Records of labeled boxes:
▼▼▼

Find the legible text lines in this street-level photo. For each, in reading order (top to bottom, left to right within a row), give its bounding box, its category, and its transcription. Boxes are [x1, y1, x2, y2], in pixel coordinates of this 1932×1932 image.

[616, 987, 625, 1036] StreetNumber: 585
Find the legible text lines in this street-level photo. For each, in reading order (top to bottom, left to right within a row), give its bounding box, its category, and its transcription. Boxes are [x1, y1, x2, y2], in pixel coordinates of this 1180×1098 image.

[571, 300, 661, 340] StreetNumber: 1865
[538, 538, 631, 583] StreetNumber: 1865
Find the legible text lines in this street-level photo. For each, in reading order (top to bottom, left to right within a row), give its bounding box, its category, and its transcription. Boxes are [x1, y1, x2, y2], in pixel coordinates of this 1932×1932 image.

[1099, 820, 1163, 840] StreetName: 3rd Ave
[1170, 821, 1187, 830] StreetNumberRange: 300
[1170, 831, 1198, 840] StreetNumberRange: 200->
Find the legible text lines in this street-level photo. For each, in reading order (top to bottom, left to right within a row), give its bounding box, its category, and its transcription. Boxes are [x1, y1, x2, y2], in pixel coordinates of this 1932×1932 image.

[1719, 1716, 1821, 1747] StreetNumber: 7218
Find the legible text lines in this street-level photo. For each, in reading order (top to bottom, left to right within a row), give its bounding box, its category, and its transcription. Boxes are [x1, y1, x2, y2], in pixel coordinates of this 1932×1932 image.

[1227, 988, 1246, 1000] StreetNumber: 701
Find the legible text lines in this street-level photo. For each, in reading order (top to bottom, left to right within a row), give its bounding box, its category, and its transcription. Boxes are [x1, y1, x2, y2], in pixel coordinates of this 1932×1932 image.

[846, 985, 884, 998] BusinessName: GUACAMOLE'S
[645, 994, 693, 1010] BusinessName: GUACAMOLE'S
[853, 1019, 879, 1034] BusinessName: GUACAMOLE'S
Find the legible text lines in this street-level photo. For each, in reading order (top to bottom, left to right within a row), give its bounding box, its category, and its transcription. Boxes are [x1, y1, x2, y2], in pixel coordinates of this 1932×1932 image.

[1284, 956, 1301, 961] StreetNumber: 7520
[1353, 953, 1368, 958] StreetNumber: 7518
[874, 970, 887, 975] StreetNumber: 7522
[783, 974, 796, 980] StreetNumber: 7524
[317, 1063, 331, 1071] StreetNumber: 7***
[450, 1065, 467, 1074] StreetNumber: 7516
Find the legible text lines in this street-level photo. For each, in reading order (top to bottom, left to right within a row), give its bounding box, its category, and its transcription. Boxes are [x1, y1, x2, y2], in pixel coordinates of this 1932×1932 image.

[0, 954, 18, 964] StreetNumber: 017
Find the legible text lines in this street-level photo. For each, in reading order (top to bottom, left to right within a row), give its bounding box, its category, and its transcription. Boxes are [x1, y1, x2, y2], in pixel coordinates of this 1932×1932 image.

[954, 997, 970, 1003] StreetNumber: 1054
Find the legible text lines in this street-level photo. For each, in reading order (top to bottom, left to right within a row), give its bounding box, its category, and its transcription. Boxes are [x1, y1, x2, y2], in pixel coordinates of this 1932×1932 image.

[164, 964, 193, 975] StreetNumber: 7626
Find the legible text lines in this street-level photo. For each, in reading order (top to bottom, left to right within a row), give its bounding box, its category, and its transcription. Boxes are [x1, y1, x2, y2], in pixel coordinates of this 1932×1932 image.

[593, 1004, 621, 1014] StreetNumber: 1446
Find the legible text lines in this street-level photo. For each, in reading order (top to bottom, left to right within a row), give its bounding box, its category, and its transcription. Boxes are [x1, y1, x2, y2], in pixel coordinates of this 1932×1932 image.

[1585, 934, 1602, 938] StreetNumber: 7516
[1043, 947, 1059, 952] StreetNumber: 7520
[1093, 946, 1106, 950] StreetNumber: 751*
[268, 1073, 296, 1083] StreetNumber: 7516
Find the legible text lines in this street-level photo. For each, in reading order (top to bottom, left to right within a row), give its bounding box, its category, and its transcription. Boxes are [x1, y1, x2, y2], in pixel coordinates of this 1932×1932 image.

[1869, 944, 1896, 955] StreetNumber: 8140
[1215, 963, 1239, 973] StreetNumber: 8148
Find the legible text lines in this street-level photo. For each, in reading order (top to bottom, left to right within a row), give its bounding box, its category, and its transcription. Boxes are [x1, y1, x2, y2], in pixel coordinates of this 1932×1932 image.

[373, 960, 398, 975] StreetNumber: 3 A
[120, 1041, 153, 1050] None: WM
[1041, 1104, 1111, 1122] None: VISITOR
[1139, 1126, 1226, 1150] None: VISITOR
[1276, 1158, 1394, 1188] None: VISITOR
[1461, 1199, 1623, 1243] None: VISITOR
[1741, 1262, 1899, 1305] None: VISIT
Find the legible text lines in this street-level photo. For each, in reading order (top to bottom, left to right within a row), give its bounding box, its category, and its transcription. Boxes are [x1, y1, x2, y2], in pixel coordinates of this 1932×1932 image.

▲▲▲

• [The problem]:
Rewrite the lines above as a numbered list, covering every item and dropping the blank lines.

• [Answer]:
1. Find the legible text lines in this street-level photo. For each, in reading order (top to bottom, left to right within a row), give its bounding box, its category, and its transcription. Boxes are [x1, y1, x2, y2], in pixel coordinates of this 1932×1932 image.
2. [616, 987, 625, 1036] StreetNumber: 585
3. Find the legible text lines in this street-level photo. For each, in reading order (top to bottom, left to right within a row), give its bounding box, its category, and its transcription. Boxes are [x1, y1, x2, y2], in pixel coordinates of this 1180×1098 image.
4. [571, 300, 661, 340] StreetNumber: 1865
5. [538, 538, 631, 583] StreetNumber: 1865
6. Find the legible text lines in this street-level photo. For each, in reading order (top to bottom, left to right within a row), give its bounding box, its category, and its transcription. Boxes are [x1, y1, x2, y2], in pixel coordinates of this 1932×1932 image.
7. [1099, 820, 1163, 840] StreetName: 3rd Ave
8. [1170, 821, 1187, 830] StreetNumberRange: 300
9. [1170, 831, 1198, 840] StreetNumberRange: 200->
10. Find the legible text lines in this street-level photo. For each, in reading order (top to bottom, left to right within a row), give its bounding box, its category, and its transcription. Boxes are [x1, y1, x2, y2], in pixel coordinates of this 1932×1932 image.
11. [1719, 1716, 1821, 1747] StreetNumber: 7218
12. Find the legible text lines in this street-level photo. For each, in reading order (top to bottom, left to right within a row), give its bounding box, its category, and its transcription. Boxes are [x1, y1, x2, y2], in pixel coordinates of this 1932×1932 image.
13. [1227, 988, 1246, 1000] StreetNumber: 701
14. Find the legible text lines in this street-level photo. For each, in reading order (top to bottom, left to right within a row), give its bounding box, its category, and its transcription. Boxes are [x1, y1, x2, y2], in pixel coordinates of this 1932×1932 image.
15. [846, 985, 884, 998] BusinessName: GUACAMOLE'S
16. [645, 994, 693, 1010] BusinessName: GUACAMOLE'S
17. [853, 1019, 879, 1034] BusinessName: GUACAMOLE'S
18. Find the legible text lines in this street-level photo. For each, in reading order (top to bottom, left to right within a row), give its bounding box, its category, and its transcription. Boxes are [x1, y1, x2, y2], in pixel coordinates of this 1932×1932 image.
19. [1284, 956, 1301, 961] StreetNumber: 7520
20. [1353, 953, 1368, 958] StreetNumber: 7518
21. [874, 970, 887, 975] StreetNumber: 7522
22. [783, 974, 796, 980] StreetNumber: 7524
23. [317, 1063, 331, 1071] StreetNumber: 7***
24. [450, 1065, 467, 1074] StreetNumber: 7516
25. Find the legible text lines in this street-level photo. For each, in reading order (top to bottom, left to right within a row), give its bounding box, its category, and its transcription. Boxes are [x1, y1, x2, y2], in pixel coordinates of this 1932×1932 image.
26. [0, 954, 18, 964] StreetNumber: 017
27. Find the legible text lines in this street-level photo. For each, in reading order (top to bottom, left to right within a row), give its bounding box, its category, and its transcription. Boxes are [x1, y1, x2, y2], in pixel coordinates of this 1932×1932 image.
28. [954, 997, 970, 1003] StreetNumber: 1054
29. Find the legible text lines in this street-level photo. For each, in reading order (top to bottom, left to right within a row), give its bounding box, its category, and its transcription. Boxes are [x1, y1, x2, y2], in pixel coordinates of this 1932×1932 image.
30. [164, 964, 193, 975] StreetNumber: 7626
31. Find the legible text lines in this street-level photo. For each, in reading order (top to bottom, left to right within a row), give its bounding box, its category, and its transcription. Boxes are [x1, y1, x2, y2], in pixel coordinates of this 1932×1932 image.
32. [593, 1004, 621, 1014] StreetNumber: 1446
33. Find the legible text lines in this street-level photo. For each, in reading order (top to bottom, left to right within a row), give its bounding box, its category, and its transcription. Boxes are [x1, y1, x2, y2], in pixel coordinates of this 1932×1932 image.
34. [1585, 934, 1602, 938] StreetNumber: 7516
35. [1043, 947, 1059, 952] StreetNumber: 7520
36. [1093, 946, 1106, 950] StreetNumber: 751*
37. [268, 1073, 296, 1083] StreetNumber: 7516
38. Find the legible text lines in this street-level photo. For each, in reading order (top to bottom, left to right within a row), give its bounding box, its category, and its transcription. Boxes are [x1, y1, x2, y2], in pixel coordinates of this 1932×1932 image.
39. [1869, 944, 1896, 955] StreetNumber: 8140
40. [1215, 963, 1239, 973] StreetNumber: 8148
41. Find the legible text lines in this street-level photo. For each, in reading order (top to bottom, left to right within a row), give its bounding box, its category, and its transcription. Boxes are [x1, y1, x2, y2], in pixel coordinates of this 1932×1932 image.
42. [373, 960, 398, 975] StreetNumber: 3 A
43. [120, 1041, 153, 1050] None: WM
44. [1041, 1104, 1111, 1122] None: VISITOR
45. [1139, 1126, 1226, 1150] None: VISITOR
46. [1276, 1158, 1394, 1188] None: VISITOR
47. [1461, 1199, 1623, 1243] None: VISITOR
48. [1741, 1262, 1899, 1305] None: VISIT
49. Find the legible text lines in this street-level photo. For each, in reading order (top to bottom, left to right within a row), give its bounding box, its category, and its transcription. Boxes are [x1, y1, x2, y2], in pixel coordinates of this 1932×1932 image.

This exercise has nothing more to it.